● AIM OF THE TASK:
Return each line of the records with nothing changed, pictures excepted.

● THE DATA:
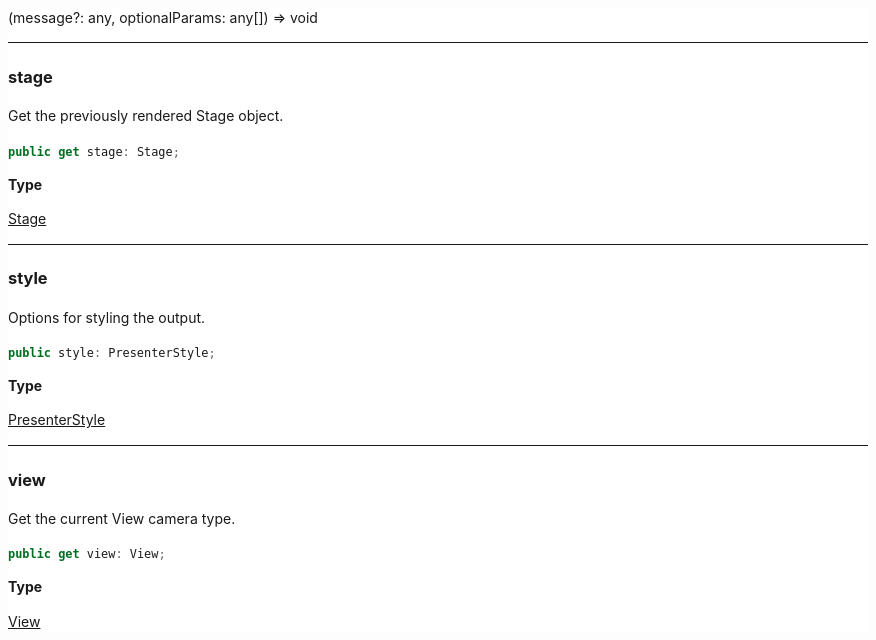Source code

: (message?: any, optionalParams: any[]) => void

----------

### stage

Get the previously rendered Stage object.

```typescript
public get stage: Stage;
```

**Type**

[Stage][InterfaceDeclaration-30]

----------

### style

Options for styling the output.

```typescript
public style: PresenterStyle;
```

**Type**

[PresenterStyle][InterfaceDeclaration-49]

----------

### view

Get the current View camera type.

```typescript
public get view: View;
```

**Type**

[View][TypeAliasDeclaration-7]

[ClassDeclaration-0]: vegadeckgl.presenter.html#presenter
[Constructor-0]: vegadeckgl.presenter.html#constructorel-style
[InterfaceDeclaration-49]: vegadeckgl.types.html#presenterstyle
[MethodDeclaration-0]: vegadeckgl.presenter.html#animationcancel
[MethodDeclaration-1]: vegadeckgl.presenter.html#animationqueuehandler-timeout-options
[InterfaceDeclaration-52]: vegadeckgl.types.html#queuedanimationoptions
[MethodDeclaration-2]: vegadeckgl.presenter.html#getelementtype
[EnumDeclaration-0]: vegadeckgl.html#presenterelement
[MethodDeclaration-3]: vegadeckgl.presenter.html#presentsceneorstage-height-width-config
[InterfaceDeclaration-53]: vegadeckgl.types.html#scene3d
[InterfaceDeclaration-30]: vegadeckgl.types.html#stage
[InterfaceDeclaration-54]: vegadeckgl.types.html#presenterconfig
[MethodDeclaration-4]: vegadeckgl.presenter.html#representstage-modifyconfig
[InterfaceDeclaration-30]: vegadeckgl.types.html#stage
[InterfaceDeclaration-54]: vegadeckgl.types.html#presenterconfig
[MethodDeclaration-5]: vegadeckgl.presenter.html#homecamera
[MethodDeclaration-6]: vegadeckgl.presenter.html#getcubedata
[InterfaceDeclaration-31]: vegadeckgl.types.html#cube
[MethodDeclaration-7]: vegadeckgl.presenter.html#showguides
[MethodDeclaration-8]: vegadeckgl.presenter.html#finalize
[PropertyDeclaration-0]: vegadeckgl.presenter.html#animationtimer
[PropertyDeclaration-1]: vegadeckgl.presenter.html#deckgl
[PropertyDeclaration-3]: vegadeckgl.presenter.html#logger
[GetAccessor-0]: vegadeckgl.presenter.html#stage
[InterfaceDeclaration-30]: vegadeckgl.types.html#stage
[PropertyDeclaration-4]: vegadeckgl.presenter.html#style
[InterfaceDeclaration-49]: vegadeckgl.types.html#presenterstyle
[GetAccessor-1]: vegadeckgl.presenter.html#view
[TypeAliasDeclaration-7]: vegadeckgl.types.html#view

● OUTPUT:
Source code

: (message?: any, optionalParams: any[]) => void

----------

### stage

Get the previously rendered Stage object.

```typescript
public get stage: Stage;
```

**Type**

[Stage][InterfaceDeclaration-30]

----------

### style

Options for styling the output.

```typescript
public style: PresenterStyle;
```

**Type**

[PresenterStyle][InterfaceDeclaration-49]

----------

### view

Get the current View camera type.

```typescript
public get view: View;
```

**Type**

[View][TypeAliasDeclaration-7]

[ClassDeclaration-0]: vegadeckgl.presenter.html#presenter
[Constructor-0]: vegadeckgl.presenter.html#constructorel-style
[InterfaceDeclaration-49]: vegadeckgl.types.html#presenterstyle
[MethodDeclaration-0]: vegadeckgl.presenter.html#animationcancel
[MethodDeclaration-1]: vegadeckgl.presenter.html#animationqueuehandler-timeout-options
[InterfaceDeclaration-52]: vegadeckgl.types.html#queuedanimationoptions
[MethodDeclaration-2]: vegadeckgl.presenter.html#getelementtype
[EnumDeclaration-0]: vegadeckgl.html#presenterelement
[MethodDeclaration-3]: vegadeckgl.presenter.html#presentsceneorstage-height-width-config
[InterfaceDeclaration-53]: vegadeckgl.types.html#scene3d
[InterfaceDeclaration-30]: vegadeckgl.types.html#stage
[InterfaceDeclaration-54]: vegadeckgl.types.html#presenterconfig
[MethodDeclaration-4]: vegadeckgl.presenter.html#representstage-modifyconfig
[InterfaceDeclaration-30]: vegadeckgl.types.html#stage
[InterfaceDeclaration-54]: vegadeckgl.types.html#presenterconfig
[MethodDeclaration-5]: vegadeckgl.presenter.html#homecamera
[MethodDeclaration-6]: vegadeckgl.presenter.html#getcubedata
[InterfaceDeclaration-31]: vegadeckgl.types.html#cube
[MethodDeclaration-7]: vegadeckgl.presenter.html#showguides
[MethodDeclaration-8]: vegadeckgl.presenter.html#finalize
[PropertyDeclaration-0]: vegadeckgl.presenter.html#animationtimer
[PropertyDeclaration-1]: vegadeckgl.presenter.html#deckgl
[PropertyDeclaration-3]: vegadeckgl.presenter.html#logger
[GetAccessor-0]: vegadeckgl.presenter.html#stage
[InterfaceDeclaration-30]: vegadeckgl.types.html#stage
[PropertyDeclaration-4]: vegadeckgl.presenter.html#style
[InterfaceDeclaration-49]: vegadeckgl.types.html#presenterstyle
[GetAccessor-1]: vegadeckgl.presenter.html#view
[TypeAliasDeclaration-7]: vegadeckgl.types.html#view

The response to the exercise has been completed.